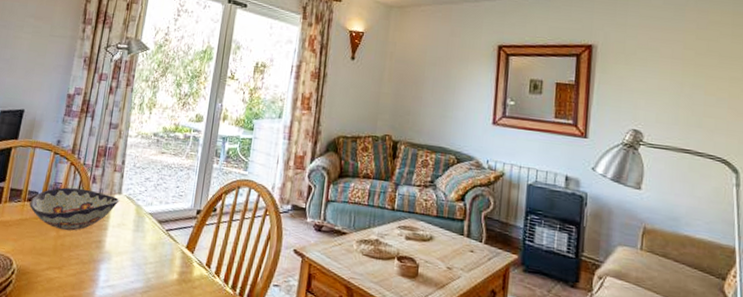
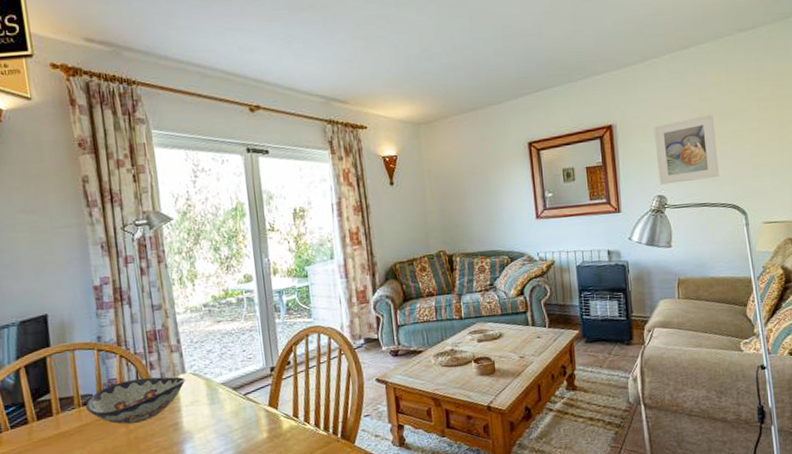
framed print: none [637,54,712,125] -> present [654,114,719,185]

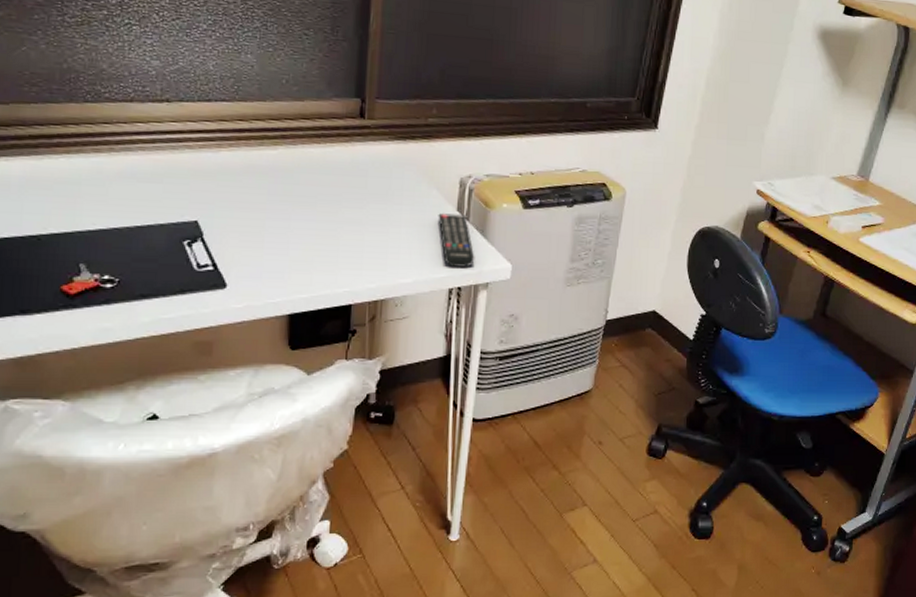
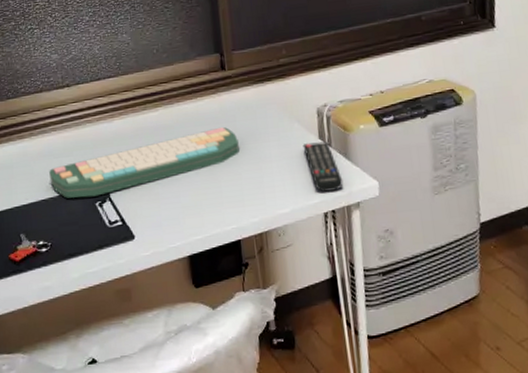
computer keyboard: none [128,179,367,234] -> present [49,126,240,198]

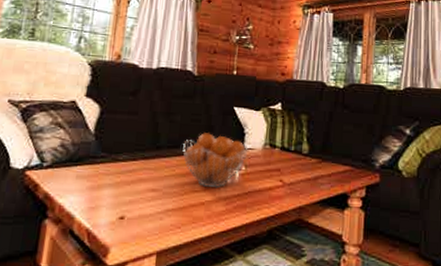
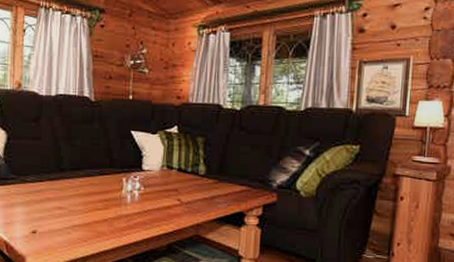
fruit basket: present [182,133,248,188] -> none [85,156,147,207]

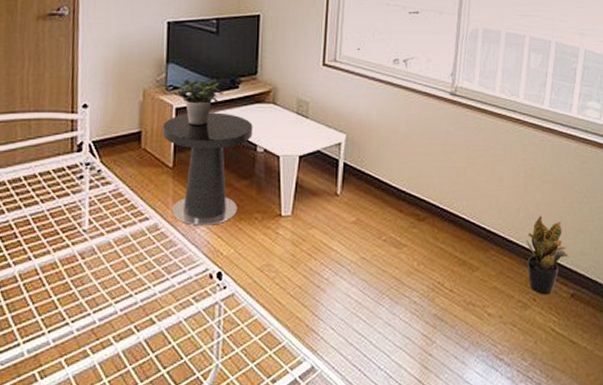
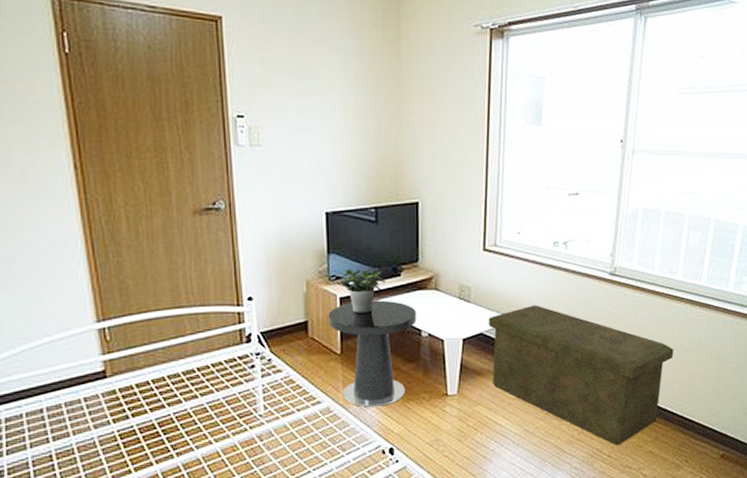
storage bench: none [326,123,518,279] -> present [489,305,674,446]
potted plant: present [525,215,569,295] -> none [680,385,721,457]

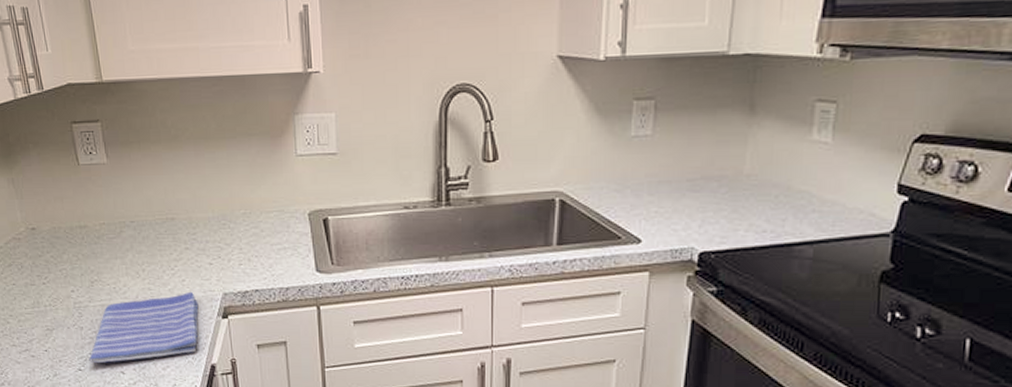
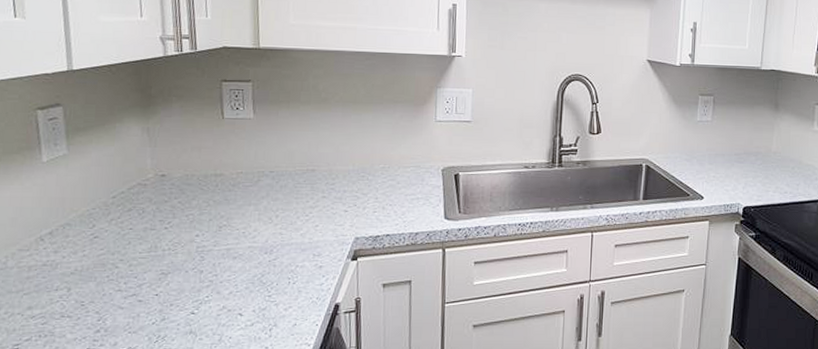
dish towel: present [89,291,199,363] -> none [205,236,329,305]

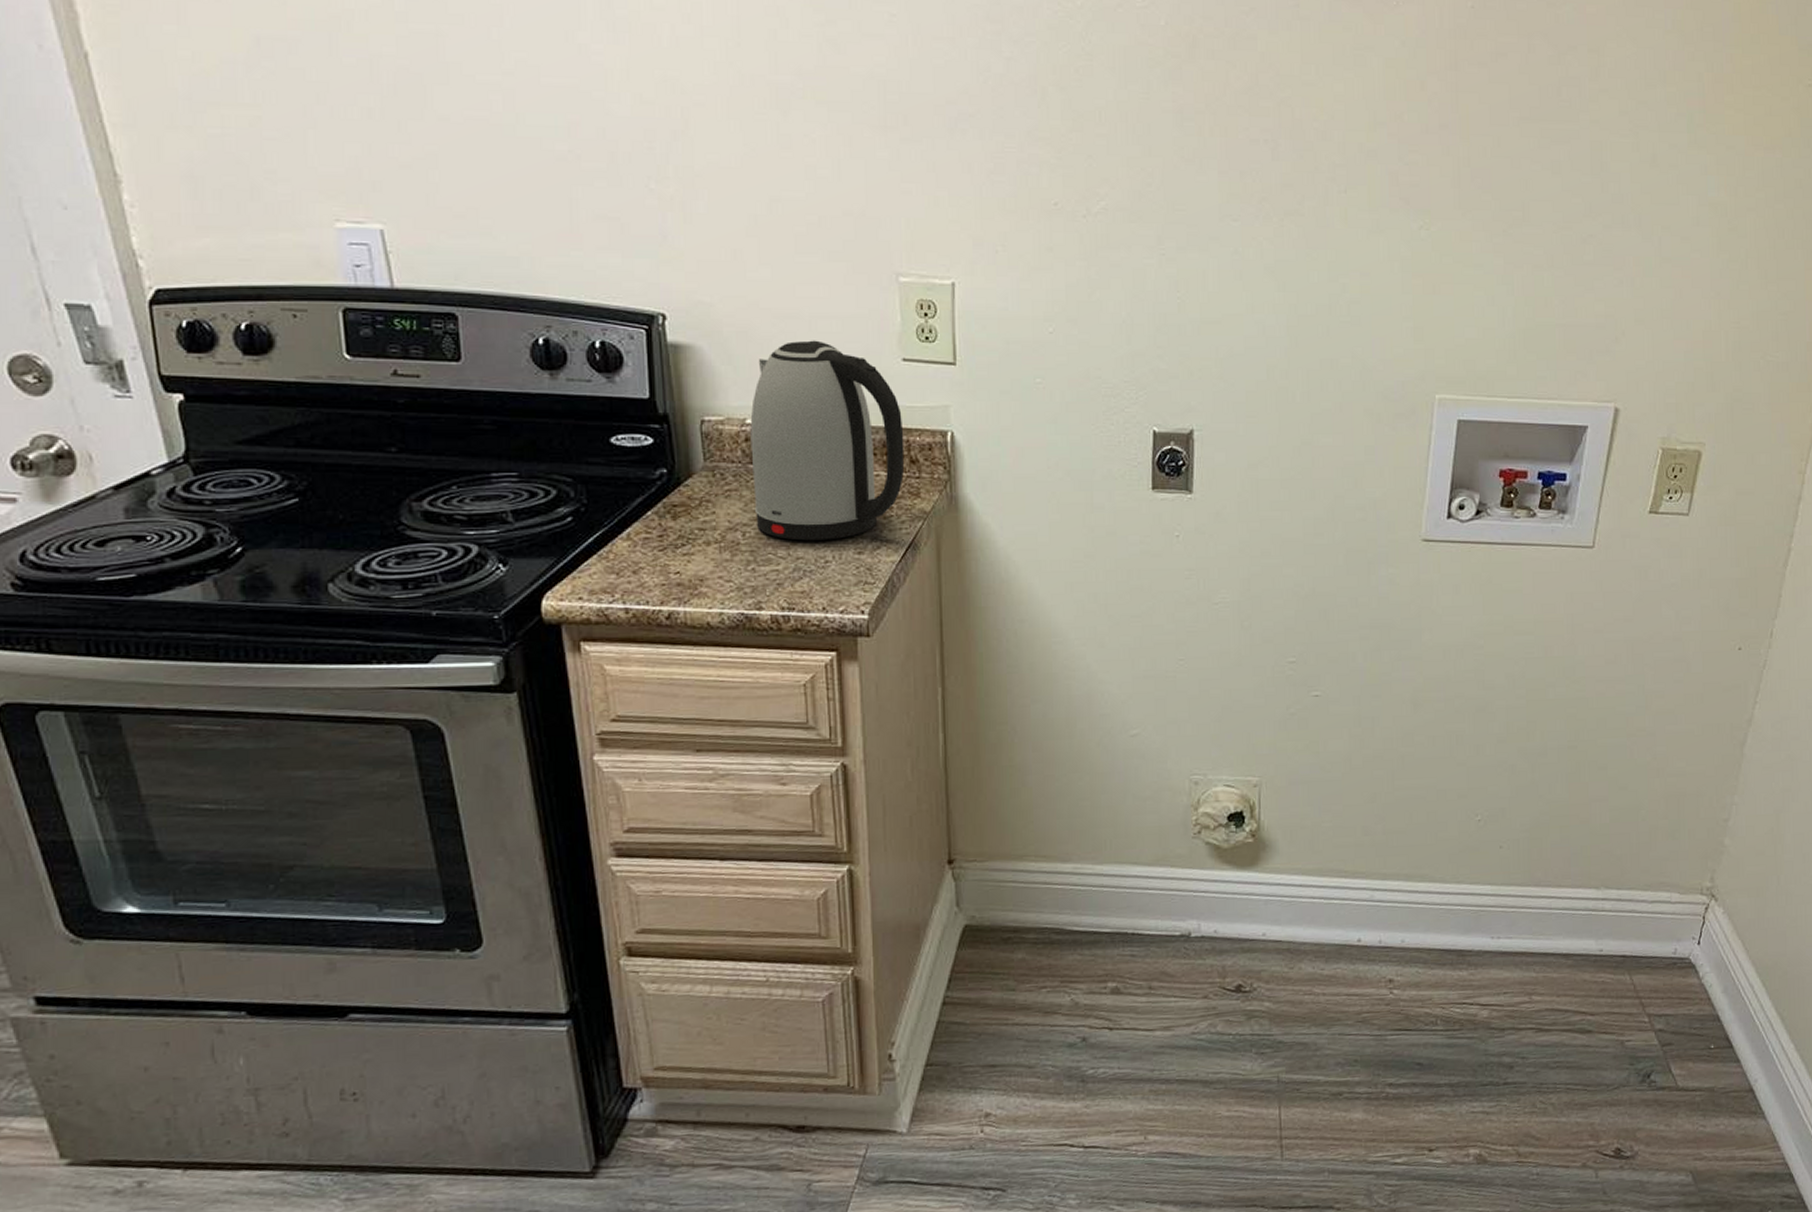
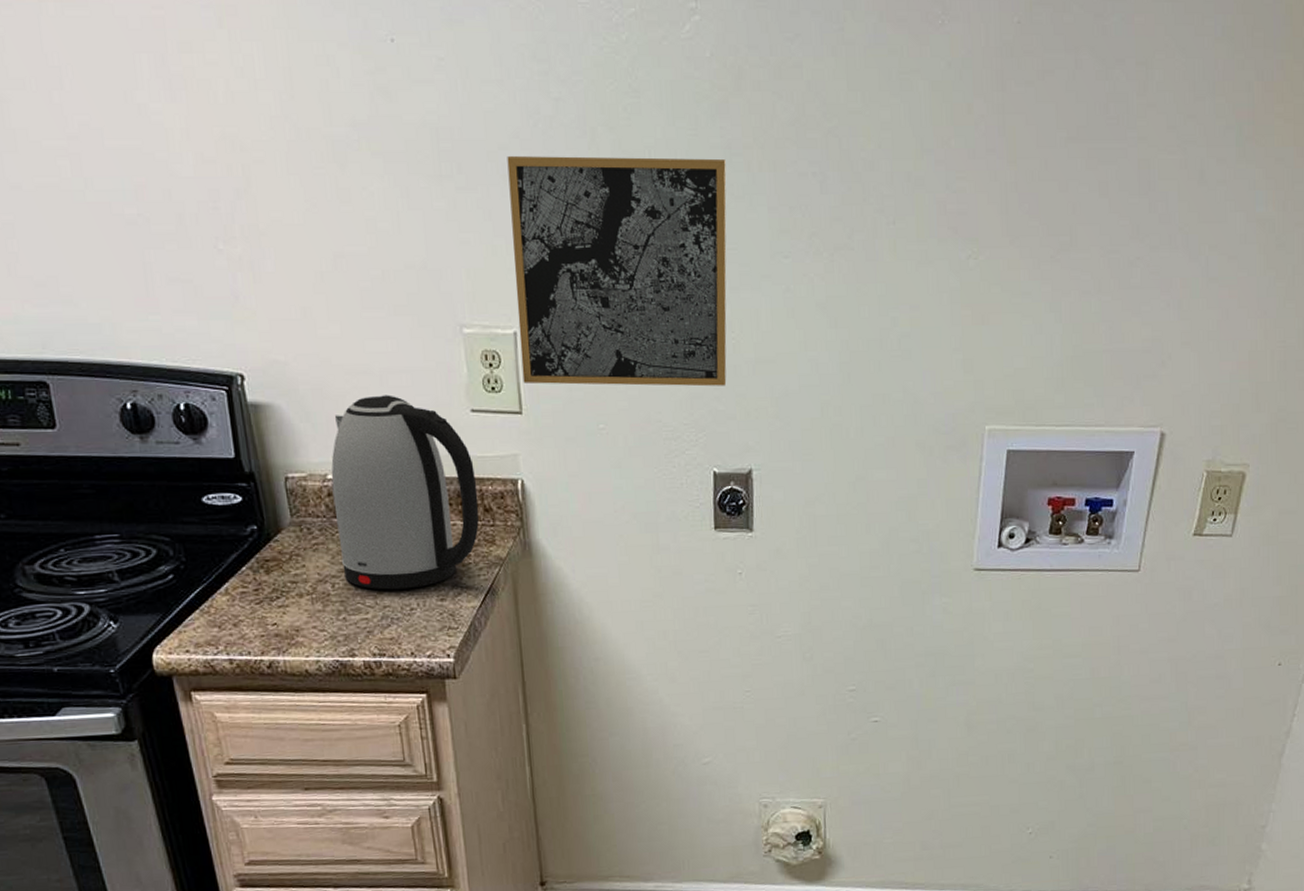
wall art: none [954,111,1177,345] -> present [507,156,727,387]

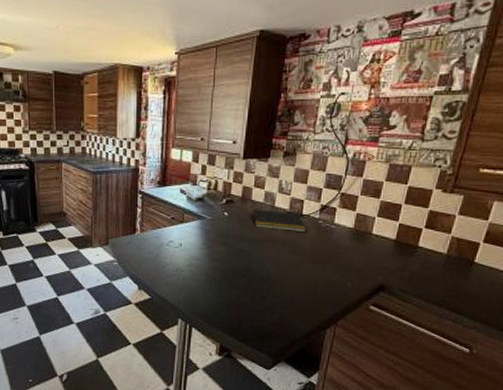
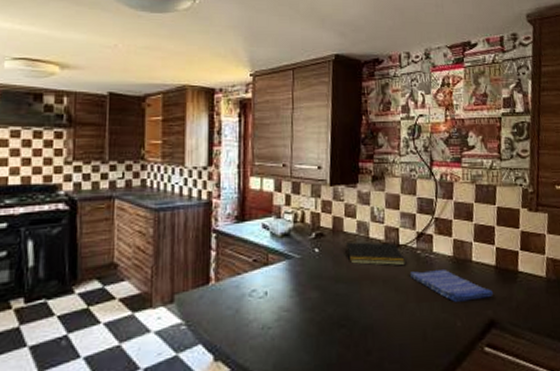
dish towel: none [309,238,388,267] -> present [410,270,493,302]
+ + + + + + +
▸ Exercise aim: Beginning with the line that contains "fruit basket: present" and ending with the final line of the material, reproduce those lines exactly and nothing else. Omit the pictures.

▸ Response area:
fruit basket: present [182,133,248,188] -> none [85,156,147,207]

storage bench: none [326,123,518,279] -> present [489,305,674,446]
potted plant: present [525,215,569,295] -> none [680,385,721,457]

dish towel: present [89,291,199,363] -> none [205,236,329,305]

wall art: none [954,111,1177,345] -> present [507,156,727,387]

dish towel: none [309,238,388,267] -> present [410,270,493,302]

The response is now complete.